La Corte di Cassazione sez. penale con la sentenza n. 36398 del 04 settembre 2013 intervenendo in tema di sicurezza sui luoghi di lavoro ha statuito che il committente, proprietario dell’appartamento, che sottoscrive un contratto di appalto con una impresa per la ristrutturazione dell’immobile non è corresponsabile per la morte dell’operaio, se non ha interferito nella direzione dei lavori, limitando l’autonomia della società edile.
Gli Ermellini con la sentenza in esame chiariscono e precisano che le responsabilità che il Dlgs 494/1996 addossa al committente. Nel caso di specie la Corte Suprema accoglie le motivazioni dei ricorrenti, condannati per omicidio colposo nei primi due gradi di giudizio.

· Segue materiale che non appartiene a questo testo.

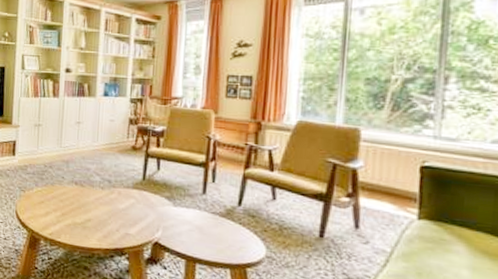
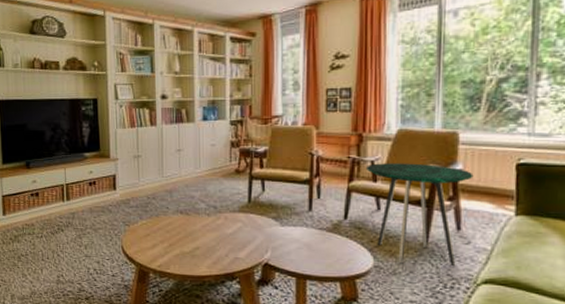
side table: none [262,152,375,266] -> present [365,163,474,267]

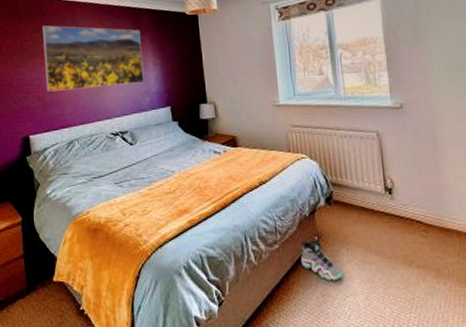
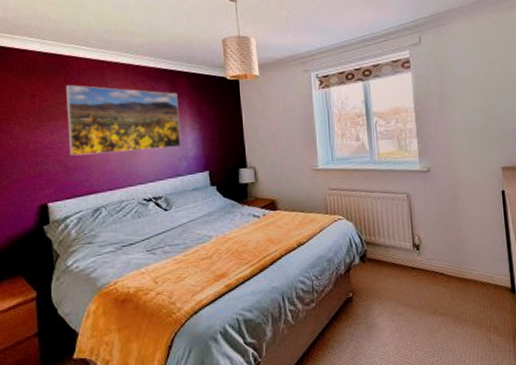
sneaker: present [301,238,343,281] -> none [336,294,375,334]

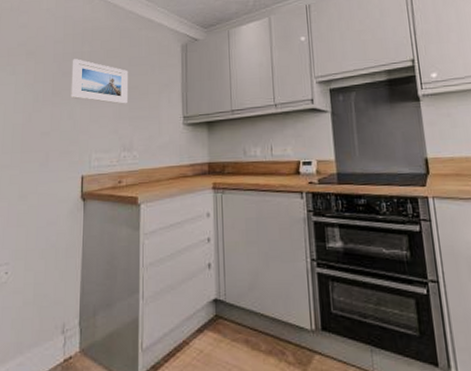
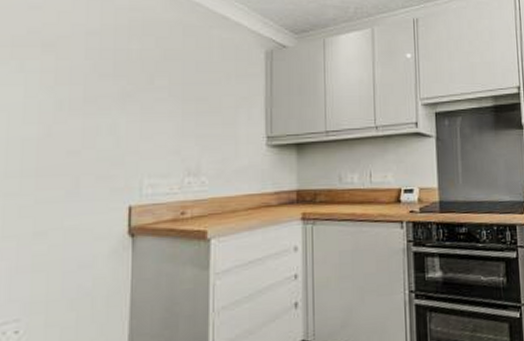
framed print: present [71,59,129,104] -> none [112,58,195,119]

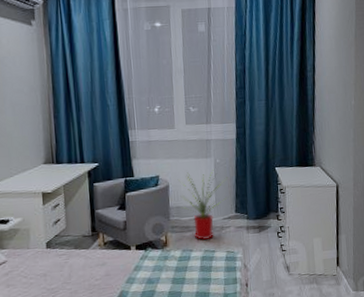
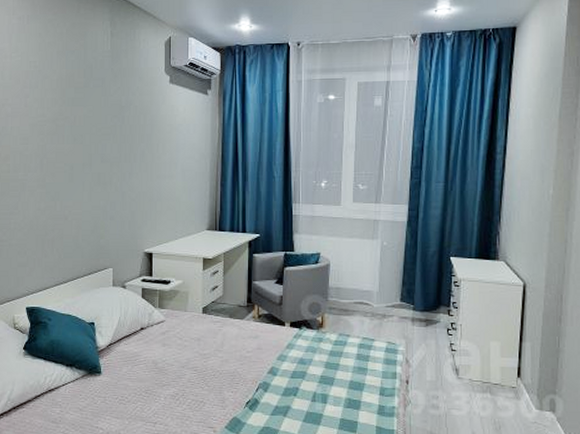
house plant: present [178,170,228,240] -> none [340,252,394,326]

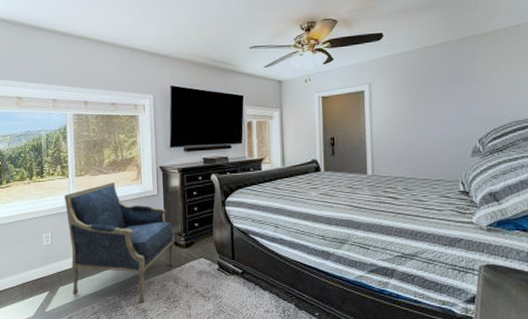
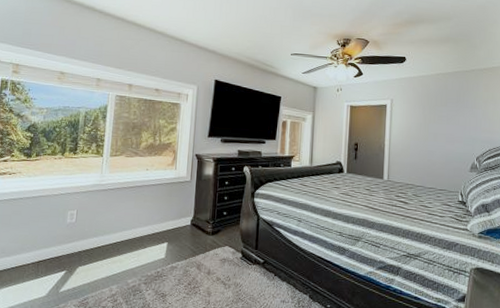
armchair: present [64,182,175,304] -> none [91,165,203,288]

I giudici di merito avevano ritenuto i committenti rei delle violazioni delle norme anti infortunistiche condannandoli per omicidio colposo.
La vicenda è scaturita dalla morte di un operaio dopo essere caduto, mentre trasportava una tavola di legno, dalle scale, prive di parapetto. Per i giudici di prime cure e per la Corte Territoriale i committenti avrebbero omesso una serie di azioni di loro competenza. In particolare dalla verifica della corretta applicazione delle norme di sicurezza. Inoltre avrebbero dovuto impedire l’utilizzo di un ponteggio non a norma, nominare un coordinatore alla sicurezza e verificare l’idoneità della ditta.
La Corte Suprema, contrariamente dai giudici di merito, ha ritenutoche si tratta di oneri eccessivi non richiesti dalla norma di riferimento ricordando che la figura del committente è stata considerata solo con il Dlgs 494/96.
Pertanto alla luce di quanto sopra i giudici di legittimità hanno spiegato che il committente deve essere considerato corresponsabile per omicidio colposo, con l’appaltatore e il direttore dei lavori, se c’è una relazione tra la sua azione od omissione e l’evento mortale. Questo avviene quando dà direttive o chiede la realizzazione di progetti pericolosi o consente l’inizio dei lavori in situazioni di rischio. C’è responsabilità anche quando il cantiere è gestito dall’appaltante o se la ditta utilizza strutture di supporto e strumenti di proprietà del committente e l’infortunio è determinato dall’inefficienza dell’attrezzatura.
Nella fattispecie la Corte Suprema ha rinviato ad altra sezione della Corte d’Appello per chiedergli di chiarire quali di questi obblighi siano venuti meno. Per i giudici di legittimità i non c’era, ad esempio, il dovere di nominare un coordinatore per la progettazione, previsto solo in caso di cantieri di grandi dimensioni o di affidamento di lavori a più imprese. Non c’è un obbligo neppure di indicare un direttore dei lavori, essendo una facoltà concessa al committente che vuole sottrarsi agli obblighi di legge.
Per finire la Cassazione esclude anche l’incidenza nel verificarsi dell’evento, di una mancata previsione sulla durata e le fasi dei lavori. Per quello che riguarda l’omesso rispetto dell’articolo 3 della legge 626/94 sulla sicurezza lavoro, nella fase di progettazione dell’opera, la Cassazione specifica che «la norma persegue l’obiettivo di far adottare scelte progettuali più sicure e non può confondersi con l’adozione di misure “speciali” quali la dotazione dei ponteggi di tavole fermapiede e parapetti». A parere dei giudici nulla fa supporre che i proprietari dell’appartamento abbiano interferito nell’organizzazione del cantiere o nell’esecuzione dei lavori. Con una sentenza 14207 del 5 giugno scorso la Cassazione ha affermato la responsabilità del committente, per non aver adottato le misure necessarie a tutelare l’integrità del lavoratore morto, anche se dipendente dell’impresa appaltatrice.